Adrian Hill (1895–1977) was a British artist and pioneering Art Therapist. He wrote many best-selling books about painting and drawing, and in the 1950s and early 1960s presented a BBC children’s television program called ‘Sketch Club.’
His own work combined elements of impressionism and surrealism as well as more conventional representations, and was widely displayed at major art galleries during his lifetime, both in Britain and abroad.
During World War I, he was an Official War Artist on the Western Front. He combined his drawing abilities with his work in a Scouting and Sniping Section of the Honourable Artillery Company; He recalled a typical patrol into ‘No man’s land’: ‘I advanced in short rushes, mostly on my hands and knees with my sketching kit dangling round my neck. As I slowly approached, the wood gradually took a more definite shape, and as I crept nearer I saw that what was hidden from our own line, now revealed itself as a cunningly contrived observation post in one of the battered trees.’

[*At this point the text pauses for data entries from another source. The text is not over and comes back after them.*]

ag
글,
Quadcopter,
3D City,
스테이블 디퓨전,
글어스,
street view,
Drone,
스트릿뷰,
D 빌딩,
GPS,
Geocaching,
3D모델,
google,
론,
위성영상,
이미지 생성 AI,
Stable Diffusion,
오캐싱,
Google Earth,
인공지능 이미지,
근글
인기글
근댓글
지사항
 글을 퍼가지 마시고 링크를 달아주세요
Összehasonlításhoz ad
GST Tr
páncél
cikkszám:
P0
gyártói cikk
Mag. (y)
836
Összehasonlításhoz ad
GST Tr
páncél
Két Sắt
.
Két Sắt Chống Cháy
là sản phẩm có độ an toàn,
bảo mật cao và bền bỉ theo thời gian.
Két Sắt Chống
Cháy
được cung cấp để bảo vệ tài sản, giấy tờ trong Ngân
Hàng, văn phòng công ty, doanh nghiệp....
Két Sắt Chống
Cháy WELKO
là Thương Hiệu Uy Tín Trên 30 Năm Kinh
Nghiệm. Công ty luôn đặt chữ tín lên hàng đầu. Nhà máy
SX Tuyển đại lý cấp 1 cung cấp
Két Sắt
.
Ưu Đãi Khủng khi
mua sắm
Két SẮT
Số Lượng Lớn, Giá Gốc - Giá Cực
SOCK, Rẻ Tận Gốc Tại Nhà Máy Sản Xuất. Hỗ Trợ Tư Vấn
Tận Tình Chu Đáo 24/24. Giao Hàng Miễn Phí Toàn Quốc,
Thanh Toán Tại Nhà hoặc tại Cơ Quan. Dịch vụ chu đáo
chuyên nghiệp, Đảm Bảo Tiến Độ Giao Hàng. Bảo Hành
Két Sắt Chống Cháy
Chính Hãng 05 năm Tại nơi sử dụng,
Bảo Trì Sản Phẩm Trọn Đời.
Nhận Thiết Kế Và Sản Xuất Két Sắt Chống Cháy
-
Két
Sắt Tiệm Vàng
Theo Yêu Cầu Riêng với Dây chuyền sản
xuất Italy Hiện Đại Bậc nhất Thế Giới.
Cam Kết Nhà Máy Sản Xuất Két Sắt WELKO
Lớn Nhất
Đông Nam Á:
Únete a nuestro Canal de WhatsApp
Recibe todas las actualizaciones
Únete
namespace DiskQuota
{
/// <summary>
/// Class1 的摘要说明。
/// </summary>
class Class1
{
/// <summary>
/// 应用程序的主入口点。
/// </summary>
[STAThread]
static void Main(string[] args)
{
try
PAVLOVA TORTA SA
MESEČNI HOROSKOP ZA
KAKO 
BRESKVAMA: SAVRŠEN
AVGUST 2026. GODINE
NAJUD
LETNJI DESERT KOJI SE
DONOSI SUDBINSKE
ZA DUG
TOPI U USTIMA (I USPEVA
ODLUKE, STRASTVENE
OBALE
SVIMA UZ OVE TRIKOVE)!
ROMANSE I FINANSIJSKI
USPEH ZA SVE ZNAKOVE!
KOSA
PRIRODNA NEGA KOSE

In 1938, while convalescing from tuberculosis at a sanatorium (a medical facility for long-term illness), he passed the time by drawing nearby objects from his hospital bed, and found the process helpful in aiding his own recovery. In 1939, ‘Occupational Therapy’ was introduced to the sanatorium for the first time and Hill was invited to teach drawing and painting to other patients – first injured soldiers returning from the war, and then general civilian patients. Hill found that the practice of Art seemed to help to take the patient’s mind off their illness or injuries and to release their mental distress.
Hill believed that art appreciation also aided recovery from illness and was involved, with the British Red Cross Society, in setting up a scheme whereby reproductions of famous artists’ works were lent to hospital wards all over the country – speakers were also engaged – including Hill himself – to talk to patients about art. He worked tirelessly to promote art therapy, eventually becoming president of the British Association of Art Therapists (founded in 1964), though he found himself at odds with its increasingly psychoanalytical orientation.
Hill apparently coined the term ‘Art therapy’ in 1942, and in 1945 published his ideas in the book ‘Art Versus Illness.’ He thought that when the patient’s physical resistance was at its lowest this somehow rendered the ‘animal ego’ quiescent and allowed the creative powers of the ‘spiritual essence’ to come through in works of art. He recognised that war was not only physically destructive but also damaged ‘minds, bodies and hopes’ and that the need for psychological healing was even more important than mere physical repair of ‘property and estate.’ He believed that the practice of art, ‘in sickness and in health,’ could turn society away from war, and saw art therapy as becoming an integral part of the National Health Service.